• **WHAT THE TASK REQUIRES**: Pull each line containing "high" out of the data and copy it.
Start of MATERIAL SHOWN
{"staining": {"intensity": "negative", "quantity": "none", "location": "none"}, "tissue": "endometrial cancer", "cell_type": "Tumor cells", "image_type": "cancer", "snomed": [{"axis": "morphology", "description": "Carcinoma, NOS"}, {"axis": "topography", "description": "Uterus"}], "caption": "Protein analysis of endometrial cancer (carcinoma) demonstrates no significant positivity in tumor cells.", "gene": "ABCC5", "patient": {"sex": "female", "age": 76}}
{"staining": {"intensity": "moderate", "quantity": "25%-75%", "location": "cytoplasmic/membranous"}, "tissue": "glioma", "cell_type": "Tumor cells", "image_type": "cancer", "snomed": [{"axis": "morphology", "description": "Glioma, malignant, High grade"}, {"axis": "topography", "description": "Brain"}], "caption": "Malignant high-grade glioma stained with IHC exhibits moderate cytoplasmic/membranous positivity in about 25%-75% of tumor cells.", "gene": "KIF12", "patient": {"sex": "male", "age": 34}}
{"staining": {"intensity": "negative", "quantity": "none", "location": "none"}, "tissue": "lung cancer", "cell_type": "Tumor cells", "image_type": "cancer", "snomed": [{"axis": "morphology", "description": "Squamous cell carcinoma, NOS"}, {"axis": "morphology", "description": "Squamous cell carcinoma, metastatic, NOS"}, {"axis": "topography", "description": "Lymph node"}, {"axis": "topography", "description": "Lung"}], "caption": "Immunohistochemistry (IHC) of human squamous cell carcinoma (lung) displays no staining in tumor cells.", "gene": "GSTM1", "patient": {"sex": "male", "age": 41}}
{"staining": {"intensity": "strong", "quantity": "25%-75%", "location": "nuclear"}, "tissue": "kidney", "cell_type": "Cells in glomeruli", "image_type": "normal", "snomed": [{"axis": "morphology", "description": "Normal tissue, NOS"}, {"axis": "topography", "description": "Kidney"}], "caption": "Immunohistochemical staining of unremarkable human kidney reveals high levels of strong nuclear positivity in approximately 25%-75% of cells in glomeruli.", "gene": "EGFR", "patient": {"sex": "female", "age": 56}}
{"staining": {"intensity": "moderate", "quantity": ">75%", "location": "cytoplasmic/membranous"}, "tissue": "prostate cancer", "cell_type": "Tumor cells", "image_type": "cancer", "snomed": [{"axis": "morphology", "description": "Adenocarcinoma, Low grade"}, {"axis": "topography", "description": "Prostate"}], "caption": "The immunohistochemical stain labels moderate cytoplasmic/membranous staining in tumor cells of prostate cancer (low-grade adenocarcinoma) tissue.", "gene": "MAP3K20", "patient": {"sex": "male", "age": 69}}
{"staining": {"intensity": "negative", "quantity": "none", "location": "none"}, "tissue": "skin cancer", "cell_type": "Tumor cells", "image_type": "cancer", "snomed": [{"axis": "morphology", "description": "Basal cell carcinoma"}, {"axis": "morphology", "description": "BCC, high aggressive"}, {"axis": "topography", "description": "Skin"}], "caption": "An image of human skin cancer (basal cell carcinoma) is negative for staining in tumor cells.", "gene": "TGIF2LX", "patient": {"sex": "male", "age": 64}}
End of MATERIAL SHOWN
• **COMPLETED TASK**:
{"staining": {"intensity": "moderate", "quantity": "25%-75%", "location": "cytoplasmic/membranous"}, "tissue": "glioma", "cell_type": "Tumor cells", "image_type": "cancer", "snomed": [{"axis": "morphology", "description": "Glioma, malignant, High grade"}, {"axis": "topography", "description": "Brain"}], "caption": "Malignant high-grade glioma stained with IHC exhibits moderate cytoplasmic/membranous positivity in about 25%-75% of tumor cells.", "gene": "KIF12", "patient": {"sex": "male", "age": 34}}
{"staining": {"intensity": "strong", "quantity": "25%-75%", "location": "nuclear"}, "tissue": "kidney", "cell_type": "Cells in glomeruli", "image_type": "normal", "snomed": [{"axis": "morphology", "description": "Normal tissue, NOS"}, {"axis": "topography", "description": "Kidney"}], "caption": "Immunohistochemical staining of unremarkable human kidney reveals high levels of strong nuclear positivity in approximately 25%-75% of cells in glomeruli.", "gene": "EGFR", "patient": {"sex": "female", "age": 56}}
{"staining": {"intensity": "negative", "quantity": "none", "location": "none"}, "tissue": "skin cancer", "cell_type": "Tumor cells", "image_type": "cancer", "snomed": [{"axis": "morphology", "description": "Basal cell carcinoma"}, {"axis": "morphology", "description": "BCC, high aggressive"}, {"axis": "topography", "description": "Skin"}], "caption": "An image of human skin cancer (basal cell carcinoma) is negative for staining in tumor cells.", "gene": "TGIF2LX", "patient": {"sex": "male", "age": 64}}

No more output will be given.